> _Extract_:
The England rugby union try record progression charts the record number of tries scored for the England national rugby union team by individual players, or rugby footballers as they are still sometimes referred to.

==Early years==
The progression begins with Reg Birkett's try, scored in the first international rugby match of any code in 1871 when England succumbed to Scotland at Raeburn Place. When Birkett's try was scored, it was not worth any points in itself, but rather afforded the opportunity of the scoring side to kick a goal, or a "try at goal", which England failed to convert. Birkett, who also played association football for England, was for a short time during the match the joint international record holder as well, matching Angus Buchanan's earlier effort for Scotland. Despite the record being but a single try, Birkett's mark of one try for England stood for almost six years, although this equated at the time to just ten matches. In that time, at least a further eleven players matched the feat of scoring a try for England before William Hutchinson scored his second try of the match and his career in the eleventh England match on 5 February 1877. Hutchinson set a mark that was to last for exactly four years when Henry Taylor, who had already equalled the record, scored three times against Ireland on 5 February 1881. Taylor played in the same side as another prolific scorer of tries, George Burton. Burton equalled the mark of five tries in England's comprehensive victory over Wales in the latter's first international. In that match, on 19 February 1881, of the 13 tries scored, Taylor scored once but Burton scored four times, which was in itself a record haul for one match that was to last until 1907. The tries scored in this match brought both players to six apiece, but as to which of these players reached that mark first is unclear. It was not until 1885 that another pairing of prolific try scorers, Wilfred Bolton and Charles Wade, both equalled the haul of six tries. Wade went on to hold the record outright for over 15 years after he scored his seventh try on 2 January 1886 against Wales. It was Tot Robinson that was to break this record on 9 March 1901 with his mark of eight tries and no one challenged this until Arthur Hudson equalled and then broke it at Parc des Princes when England defeated France on 3 March 1910. For the third time, England was fielding a pairing of prolific try scorers, and alongside Hudson was John Birkett. John Birkett was the son of England's first try scorer, Reg Birkett and had scored the first try at Twickenham Stadium. He went on to set the England record with ten tries on 8 April 1912.

> _Supplied entries_:
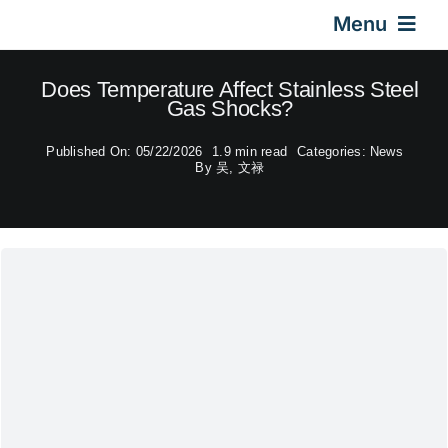
Skip
Menu
to
content
Home
Does Temperature Affect Stainless Steel
Gas Shocks?
Gas Springs
Published On: 05/22/2026
1.9 min read
Categories:
News
By
吴, 文禄
Car Gas Struts
Application
Design & Technical
Video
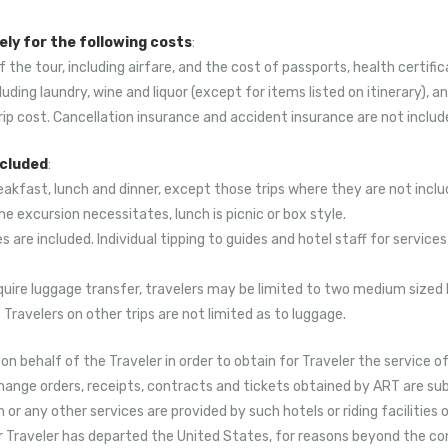
ly for the following costs
:
of the tour, including airfare, and the cost of passports, health certific
cluding laundry, wine and liquor (except for items listed on itinerary),
rip cost. Cancellation insurance and accident insurance are not include
ncluded
:
reakfast, lunch and dinner, except those trips where they are not includ
the excursion necessitates, lunch is picnic or box style.
s are included. Individual tipping to guides and hotel staff for services
require luggage transfer, travelers may be limited to two medium sized 
Travelers on other trips are not limited as to luggage.
n behalf of the Traveler in order to obtain for Traveler the service o
hange orders, receipts, contracts and tickets obtained by ART are subj
any other services are provided by such hotels or riding facilities o
Traveler has departed the United States, for reasons beyond the contr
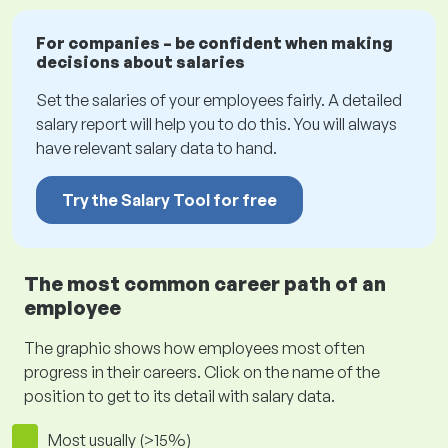
For companies – be confident when making
decisions about salaries
Set the salaries of your employees fairly. A detailed
salary report will help you to do this. You will always
have relevant salary data to hand.
Try the Salary Tool for free
The most common career path of an
employee
The graphic shows how employees most often
progress in their careers. Click on the name of the
position to get to its detail with salary data.
Most usually (>15%)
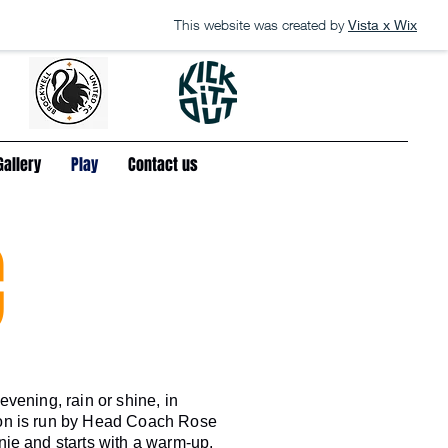
This website was created by
Vista x Wix
Gallery
Play
Contact us
C
vening, rain or shine, in
on is run by Head Coach Rose
ie and starts with a warm-up,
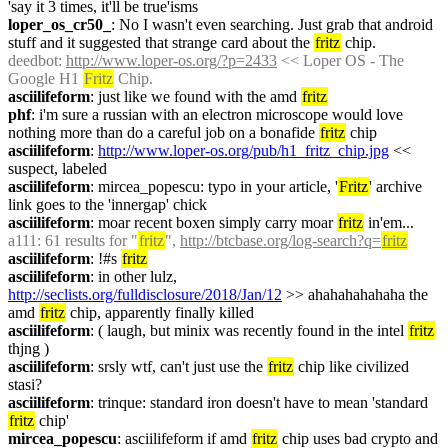
'say it 3 times, it'll be true'isms
loper_os_cr50_
: No I wasn't even searching. Just grab that android 
stuff and it suggested that strange card about the 
fritz
 chip.
deedbot
: 
http://www.loper-os.org/?p=2433
 << Loper OS - The 
Google H1 
Fritz
 Chip.
asciilifeform
: just like we found with the amd 
fritz
phf
: i'm sure a russian with an electron microscope would love 
nothing more than do a careful job on a bonafide 
fritz
 chip
asciilifeform
: 
http://www.loper-os.org/pub/h1_fritz_chip.jpg
 << 
suspect, labeled
asciilifeform
: mircea_popescu: typo in your article, '
Fritz
' archive 
link goes to the 'innergap' chick
asciilifeform
: moar recent boxen simply carry moar 
fritz
 in'em...
a111
: 61 results for "
fritz
", 
http://btcbase.org/log-search?q=
fritz
asciilifeform
: !#s 
fritz
asciilifeform
: in other lulz, 
http://seclists.org/fulldisclosure/2018/Jan/12
 >> ahahahahahaha the 
amd 
fritz
 chip, apparently finally killed
asciilifeform
: ( laugh, but minix was recently found in the intel 
fritz
thjng )
asciilifeform
: srsly wtf, can't just use the 
fritz
 chip like civilized 
stasi?
asciilifeform
: trinque: standard iron doesn't have to mean 'standard 
fritz
 chip'
mircea_popescu
: asciilifeform if amd 
fritz
 chip uses bad crypto and 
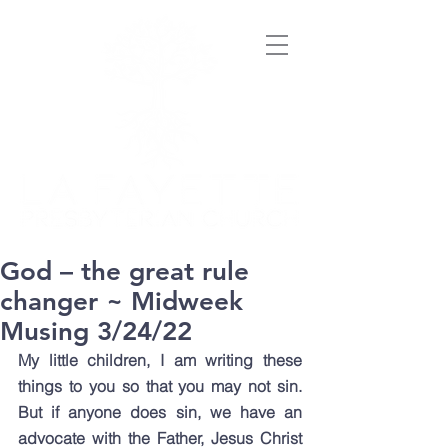
God – the great rule
changer ~ Midweek
Musing 3/24/22
My little children, I am writing these 
things to you so that you may not sin. 
But if anyone does sin, we have an 
advocate with the Father, Jesus Christ 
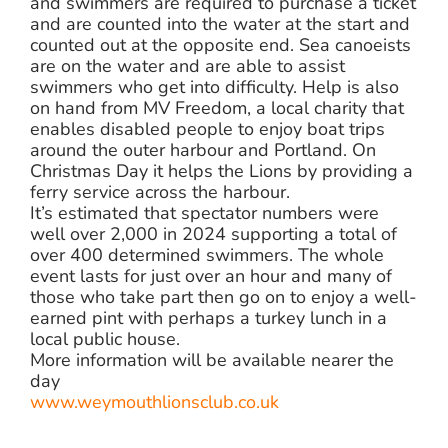
and swimmers are required to purchase a ticket
and are counted into the water at the start and
counted out at the opposite end. Sea canoeists
are on the water and are able to assist
swimmers who get into difficulty. Help is also
on hand from MV Freedom, a local charity that
enables disabled people to enjoy boat trips
around the outer harbour and Portland. On
Christmas Day it helps the Lions by providing a
ferry service across the harbour.
It’s estimated that spectator numbers were
well over 2,000 in 2024 supporting a total of
over 400 determined swimmers. The whole
event lasts for just over an hour and many of
those who take part then go on to enjoy a well-
earned pint with perhaps a turkey lunch in a
local public house.
More information will be available nearer the
day
www.weymouthlionsclub.co.uk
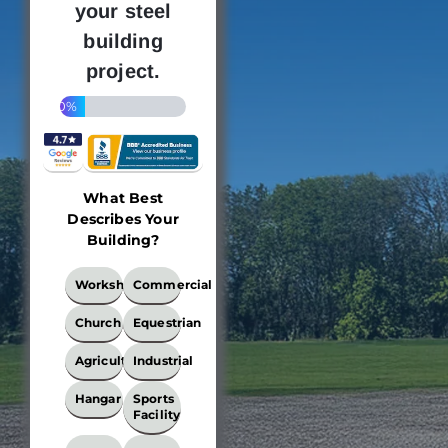
your steel
building
project.
20%
What Best
Describes Your
Building?
What
Workshop
Commercial
Best
Describes
Church
Equestrian
Your
Building?
Agricultural
Industrial
*
Hangar
Sports
Facility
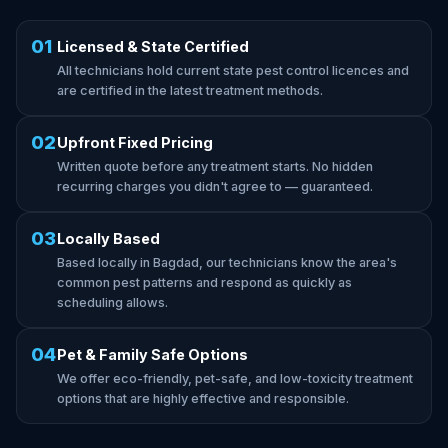
01
Licensed & State Certified
All technicians hold current state pest control licences and
are certified in the latest treatment methods.
02
Upfront Fixed Pricing
Written quote before any treatment starts. No hidden
recurring charges you didn't agree to — guaranteed.
03
Locally Based
Based locally in Bagdad, our technicians know the area's
common pest patterns and respond as quickly as
scheduling allows.
04
Pet & Family Safe Options
We offer eco-friendly, pet-safe, and low-toxicity treatment
options that are highly effective and responsible.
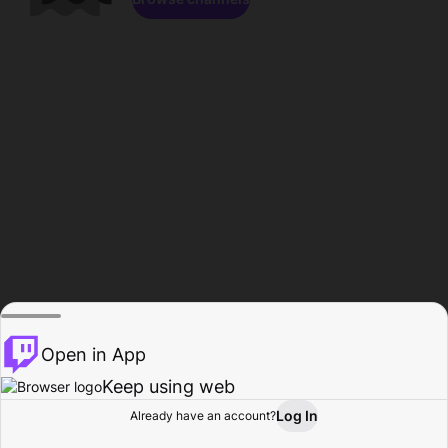
Open in App
Keep using web
Log In
Already have an account?
Home
Browse
Activity
Profile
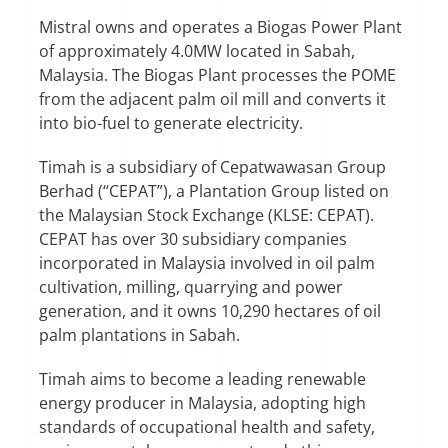
Mistral owns and operates a Biogas Power Plant
of approximately 4.0MW located in Sabah,
Malaysia. The Biogas Plant processes the POME
from the adjacent palm oil mill and converts it
into bio-fuel to generate electricity.
Timah is a subsidiary of Cepatwawasan Group
Berhad (“CEPAT”), a Plantation Group listed on
the Malaysian Stock Exchange (KLSE: CEPAT).
CEPAT has over 30 subsidiary companies
incorporated in Malaysia involved in oil palm
cultivation, milling, quarrying and power
generation, and it owns 10,290 hectares of oil
palm plantations in Sabah.
Timah aims to become a leading renewable
energy producer in Malaysia, adopting high
standards of occupational health and safety,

> _Instructions_:
A) Answer these about the England try record text:
(i) Where did England play Scotland in the first international match of 1871?
(ii) How many tries did Burton score against Wales on 19 February 1881?
(iii) On what date did John Birkett set the England record with ten tries?
B) Reproduce the part of the England try record text that opens with the words containing "The England rugby" and closes with "sometimes referred to.".

> _Solutions to the tasks_:
A)
(i) Raeburn Place
(ii) Four
(iii) 8 April 1912

B)
The England rugby union try record progression charts the record number of tries scored for the England national rugby union team by individual players, or rugby footballers as they are still sometimes referred to.